Clay Holmes has been so automatic this season that when he was handed a three-run lead in the ninth inning Tuesday night, the buses would have been smart to start warming up.
Instead, the freshly named All-Star closer never found his command, throwing the Yankees’ win away like he did with a few pitches to the backstop.
The Reds did what no other team had this season, scoring four runs off Holmes in the ninth inning to stun the Yankees, handing them a 4-3 loss and only their second three-game losing streak of the season.
The Yankees (61-26) have been 49-0 when leading after the eighth inning this year.
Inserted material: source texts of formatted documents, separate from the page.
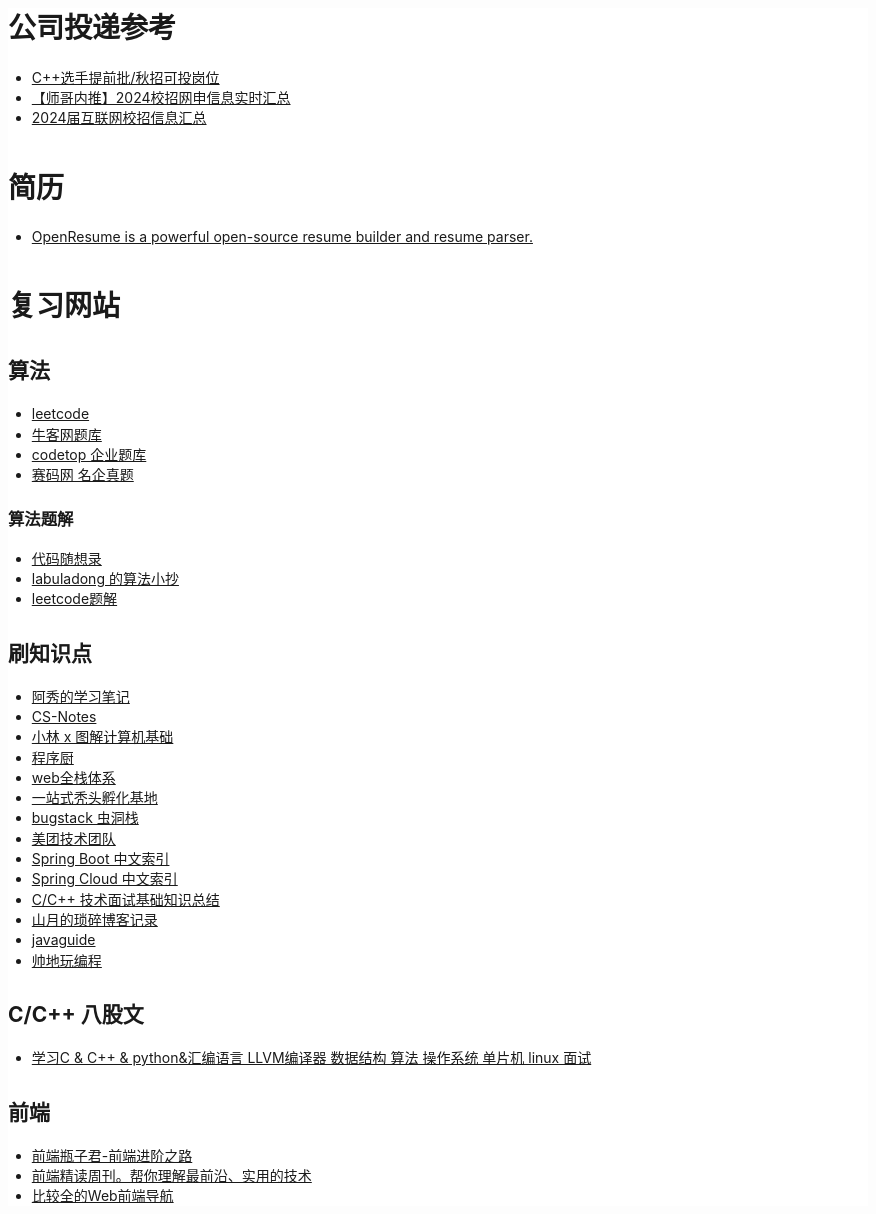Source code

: # 公司投递参考
+ [C++选手提前批/秋招可投岗位](https://github.com/ESwordCn/Cpper_0ffers)
+ [【师哥内推】2024校招网申信息实时汇总](https://docs.qq.com/sheet/DSUtsUVFLYnNSVnhC?tab=BB08J2)
+ [2024届互联网校招信息汇总](https://github.com/NAOSI-DLUT/Campus2024)

# 简历
+ [OpenResume is a powerful open-source resume builder and resume parser.](https://github.com/xitanggg/open-resume)

# 复习网站

## 算法
+ [leetcode](https://leetcode.cn/problemset/all/)
+ [牛客网题库](https://www.nowcoder.com/exam/company)
+ [codetop 企业题库](https://codetop.cc/home)
+ [赛码网 名企真题](http://acmcoder.com/#/practice/company)

### 算法题解
+ [代码随想录](https://www.programmercarl.com/)
+ [labuladong 的算法小抄](https://labuladong.github.io/algo/)
+ [leetcode题解](https://github.com/azl397985856/leetcode)

## 刷知识点
+ [阿秀的学习笔记](https://interviewguide.cn/)
+ [CS-Notes](http://www.cyc2018.xyz/)
+ [小林 x 图解计算机基础](https://xiaolincoding.com/)
+ [程序厨](https://www.chengxuchu.com/#/)
+ [web全栈体系](https://js.youliaowu.com/)
+ [一站式秃头孵化基地](https://csblog.cc/)
+ [bugstack 虫洞栈](https://bugstack.cn/)
+ [美团技术团队](https://tech.meituan.com/)
+ [Spring Boot 中文索引](http://springboot.fun/)
+ [Spring Cloud 中文索引](http://springcloud.fun/)
+ [C/C++ 技术面试基础知识总结](https://github.com/huihut/interview)
+ [山月的琐碎博客记录](https://shanyue.tech/)
+ [javaguide](https://javaguide.cn/)
+ [帅地玩编程](https://www.iamshuaidi.com/)

## C/C++ 八股文
+ [学习C & C++ & python&汇编语言 LLVM编译器 数据结构 算法 操作系统 单片机 linux 面试](https://github.com/Ewenwan/ShiYanLou/)

## 前端
+ [前端瓶子君-前端进阶之路](https://www.pzijun.cn/)
+ [前端精读周刊。帮你理解最前沿、实用的技术](https://github.com/ascoders/weekly)
+ [比较全的Web前端导航](http://www.alloyteam.com/nav/)
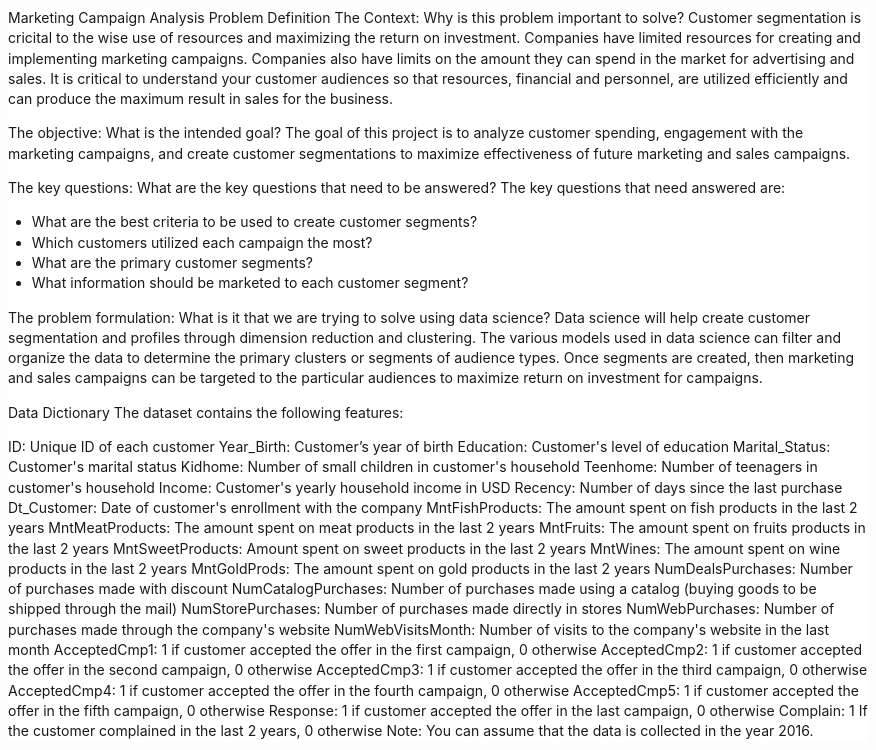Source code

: Marketing Campaign Analysis
Problem Definition
The Context:
Why is this problem important to solve?
Customer segmentation is cricital to the wise use of resources and maximizing the return on investment. Companies have limited resources for creating and implementing marketing campaigns. Companies also have limits on the amount they can spend in the market for advertising and sales. It is critical to understand your customer audiences so that resources, financial and personnel, are utilized efficiently and can produce the maximum result in sales for the business.

The objective:
What is the intended goal?
The goal of this project is to analyze customer spending, engagement with the marketing campaigns, and create customer segmentations to maximize effectiveness of future marketing and sales campaigns.

The key questions:
What are the key questions that need to be answered?
The key questions that need answered are:

- What are the best criteria to be used to create customer segments?<br>
- Which customers utilized each campaign the most?<br>
- What are the primary customer segments?<br>
- What information should be marketed to each customer segment?<br>

The problem formulation:
What is it that we are trying to solve using data science?
Data science will help create customer segmentation and profiles through dimension reduction and clustering. The various models used in data science can filter and organize the data to determine the primary clusters or segments of audience types. Once segments are created, then marketing and sales campaigns can be targeted to the particular audiences to maximize return on investment for campaigns.

Data Dictionary
The dataset contains the following features:

ID: Unique ID of each customer
Year_Birth: Customer’s year of birth
Education: Customer's level of education
Marital_Status: Customer's marital status
Kidhome: Number of small children in customer's household
Teenhome: Number of teenagers in customer's household
Income: Customer's yearly household income in USD
Recency: Number of days since the last purchase
Dt_Customer: Date of customer's enrollment with the company
MntFishProducts: The amount spent on fish products in the last 2 years
MntMeatProducts: The amount spent on meat products in the last 2 years
MntFruits: The amount spent on fruits products in the last 2 years
MntSweetProducts: Amount spent on sweet products in the last 2 years
MntWines: The amount spent on wine products in the last 2 years
MntGoldProds: The amount spent on gold products in the last 2 years
NumDealsPurchases: Number of purchases made with discount
NumCatalogPurchases: Number of purchases made using a catalog (buying goods to be shipped through the mail)
NumStorePurchases: Number of purchases made directly in stores
NumWebPurchases: Number of purchases made through the company's website
NumWebVisitsMonth: Number of visits to the company's website in the last month
AcceptedCmp1: 1 if customer accepted the offer in the first campaign, 0 otherwise
AcceptedCmp2: 1 if customer accepted the offer in the second campaign, 0 otherwise
AcceptedCmp3: 1 if customer accepted the offer in the third campaign, 0 otherwise
AcceptedCmp4: 1 if customer accepted the offer in the fourth campaign, 0 otherwise
AcceptedCmp5: 1 if customer accepted the offer in the fifth campaign, 0 otherwise
Response: 1 if customer accepted the offer in the last campaign, 0 otherwise
Complain: 1 If the customer complained in the last 2 years, 0 otherwise
Note: You can assume that the data is collected in the year 2016.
But in a rare clunker, Holmes allowed more runs on Tuesday than he had all season combined (three) while failing to record an out.
“That can’t happen,” said Holmes, who threw only five of his 16 pitches for strikes as his ERA ballooned from 0.46 to 1.37. “I gotta be a little better at making some in-game adjustments. …there [were] a couple pitches that the sinker just didn’t feel right and I think I just started to let myself lose some direction there. Once that happened, it was really hard to right the ship. Just a ton of uncompetitive pitches.”
Entering the game with a 3-0 lead, Holmes faced five batters and retired none, loading the bases on a walk, single and hit-by-pitch, leading to a visit from pitching coach Matt Blake. But his struggles continued from there, allowing an RBI single that got under the glove of a diving Isiah Kiner-Falefa before hitting Kyle Farmer to make it 3-2.
“He just didn’t have the command,” manager Aaron Boone said. “Just uncharacteristically really out of the zone.”
Boone then yanked Holmes for Wandy Peralta, who nearly pulled off the escape act. He got Donovan Solano and Nick Senzel to ground into fielder’s choices, though both may have had chances to become double plays.
On the former, catcher Jose Trevino caught the force out at home before bobbling the transfer and losing a chance to throw to first. On the latter, Josh Donaldson fielded a ground ball at third and threw home to take the sure second out instead of trying to start a 5-4-3 double play. Boone said he thought it was the right play in real time.
“The only ball that I was going to go to second base with in that moment was like a one-hop ball at me that had enough steam,” Donaldson said. “Knowing how well [Senzel] runs, it’s going to have to be a perfect throw to second, perfect transfer, perfect throw to first base.”
The Reds (33-54) took advantage, as Jonathan India came up next and with two strikes lofted a broken bat, two-run single to right-center field for the 4-3 lead.
Holmes’ off night wasted seven shutout innings from Gerrit Cole, who struck out 11 and looked primed to get the Yankees back on track after back-to-back losses to the Red Sox over the weekend.
“[Holmes has] picked us up so many times, it’s just a bummer we couldn’t pick him up tonight,” Cole said. “Sometimes these nights are gonna happen. We’re going to look for the next opportunity to pick him up, that’s for sure.”
The Yankees had at least one base runner in every inning but couldn’t muster more than three runs. Gleyber Torres was their main source of offense, going 3-for-4 with two doubles, a walk and two runs while also playing strong defense. It marked his sixth multi-hit effort over his last eight games, this one coming out of the No. 2 spot in the lineup on a night when Aaron Judge rested.
But it was all for naught as Holmes’ rough night led to an equally rare three-game skid for the Yankees.
“Obviously the last few games are not indicative of who we are,” Donaldson said. “It happens, it’s baseball.”